**Instructions to follow:** Only an exact repetition of the entries will do.
○ ○ ○ ○ ○ ○ ○
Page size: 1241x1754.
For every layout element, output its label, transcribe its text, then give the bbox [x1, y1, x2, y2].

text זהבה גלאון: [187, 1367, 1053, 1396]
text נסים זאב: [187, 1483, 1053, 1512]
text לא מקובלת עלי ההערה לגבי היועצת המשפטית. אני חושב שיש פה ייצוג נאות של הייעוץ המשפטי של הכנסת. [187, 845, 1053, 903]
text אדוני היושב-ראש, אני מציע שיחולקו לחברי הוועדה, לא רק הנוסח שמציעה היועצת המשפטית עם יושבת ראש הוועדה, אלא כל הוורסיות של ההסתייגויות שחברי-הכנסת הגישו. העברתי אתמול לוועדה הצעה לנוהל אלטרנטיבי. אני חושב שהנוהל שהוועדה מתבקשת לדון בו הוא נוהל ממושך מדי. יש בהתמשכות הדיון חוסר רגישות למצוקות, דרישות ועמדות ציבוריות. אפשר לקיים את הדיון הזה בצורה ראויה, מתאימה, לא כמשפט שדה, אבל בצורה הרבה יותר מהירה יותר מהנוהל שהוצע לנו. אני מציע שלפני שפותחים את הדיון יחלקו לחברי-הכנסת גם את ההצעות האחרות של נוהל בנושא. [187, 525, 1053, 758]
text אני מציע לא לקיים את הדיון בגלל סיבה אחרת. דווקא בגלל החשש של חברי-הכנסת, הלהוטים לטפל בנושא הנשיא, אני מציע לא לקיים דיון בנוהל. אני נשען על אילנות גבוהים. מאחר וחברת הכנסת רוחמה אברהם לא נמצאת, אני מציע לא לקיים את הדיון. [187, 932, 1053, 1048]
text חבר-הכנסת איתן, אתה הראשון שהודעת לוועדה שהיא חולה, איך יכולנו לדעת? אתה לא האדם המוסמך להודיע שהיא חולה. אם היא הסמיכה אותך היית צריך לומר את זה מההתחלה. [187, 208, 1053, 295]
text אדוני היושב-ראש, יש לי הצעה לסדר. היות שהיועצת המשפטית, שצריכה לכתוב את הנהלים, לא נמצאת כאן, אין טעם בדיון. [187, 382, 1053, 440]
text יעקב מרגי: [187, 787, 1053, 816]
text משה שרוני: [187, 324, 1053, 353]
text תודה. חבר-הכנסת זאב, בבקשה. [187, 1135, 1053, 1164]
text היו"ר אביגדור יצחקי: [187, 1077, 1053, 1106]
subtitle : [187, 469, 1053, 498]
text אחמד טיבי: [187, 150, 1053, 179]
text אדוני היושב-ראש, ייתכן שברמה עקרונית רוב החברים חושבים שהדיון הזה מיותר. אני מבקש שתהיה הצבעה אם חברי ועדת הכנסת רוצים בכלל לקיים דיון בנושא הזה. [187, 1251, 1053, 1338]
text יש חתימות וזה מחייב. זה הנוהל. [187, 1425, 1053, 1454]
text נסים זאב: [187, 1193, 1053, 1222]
○ ○ ○ ○ ○ ○ ○
**Task answer:**
Page size: 1241x1754.
For every layout element, output its label, transcribe its text, then give the bbox [x1, y1, x2, y2].

text זהבה גלאון: [187, 1367, 1053, 1396]
text נסים זאב: [187, 1483, 1053, 1512]
text לא מקובלת עלי ההערה לגבי היועצת המשפטית. אני חושב שיש פה ייצוג נאות של הייעוץ המשפטי של הכנסת. [187, 845, 1053, 903]
text אדוני היושב-ראש, אני מציע שיחולקו לחברי הוועדה, לא רק הנוסח שמציעה היועצת המשפטית עם יושבת ראש הוועדה, אלא כל הוורסיות של ההסתייגויות שחברי-הכנסת הגישו. העברתי אתמול לוועדה הצעה לנוהל אלטרנטיבי. אני חושב שהנוהל שהוועדה מתבקשת לדון בו הוא נוהל ממושך מדי. יש בהתמשכות הדיון חוסר רגישות למצוקות, דרישות ועמדות ציבוריות. אפשר לקיים את הדיון הזה בצורה ראויה, מתאימה, לא כמשפט שדה, אבל בצורה הרבה יותר מהירה יותר מהנוהל שהוצע לנו. אני מציע שלפני שפותחים את הדיון יחלקו לחברי-הכנסת גם את ההצעות האחרות של נוהל בנושא. [187, 525, 1053, 758]
text אני מציע לא לקיים את הדיון בגלל סיבה אחרת. דווקא בגלל החשש של חברי-הכנסת, הלהוטים לטפל בנושא הנשיא, אני מציע לא לקיים דיון בנוהל. אני נשען על אילנות גבוהים. מאחר וחברת הכנסת רוחמה אברהם לא נמצאת, אני מציע לא לקיים את הדיון. [187, 932, 1053, 1048]
text חבר-הכנסת איתן, אתה הראשון שהודעת לוועדה שהיא חולה, איך יכולנו לדעת? אתה לא האדם המוסמך להודיע שהיא חולה. אם היא הסמיכה אותך היית צריך לומר את זה מההתחלה. [187, 208, 1053, 295]
text אדוני היושב-ראש, יש לי הצעה לסדר. היות שהיועצת המשפטית, שצריכה לכתוב את הנהלים, לא נמצאת כאן, אין טעם בדיון. [187, 382, 1053, 440]
text יעקב מרגי: [187, 787, 1053, 816]
text משה שרוני: [187, 324, 1053, 353]
text תודה. חבר-הכנסת זאב, בבקשה. [187, 1135, 1053, 1164]
text היו"ר אביגדור יצחקי: [187, 1077, 1053, 1106]
subtitle : [187, 469, 1053, 498]
text אחמד טיבי: [187, 150, 1053, 179]
text אדוני היושב-ראש, ייתכן שברמה עקרונית רוב החברים חושבים שהדיון הזה מיותר. אני מבקש שתהיה הצבעה אם חברי ועדת הכנסת רוצים בכלל לקיים דיון בנושא הזה. [187, 1251, 1053, 1338]
text יש חתימות וזה מחייב. זה הנוהל. [187, 1425, 1053, 1454]
text נסים זאב: [187, 1193, 1053, 1222]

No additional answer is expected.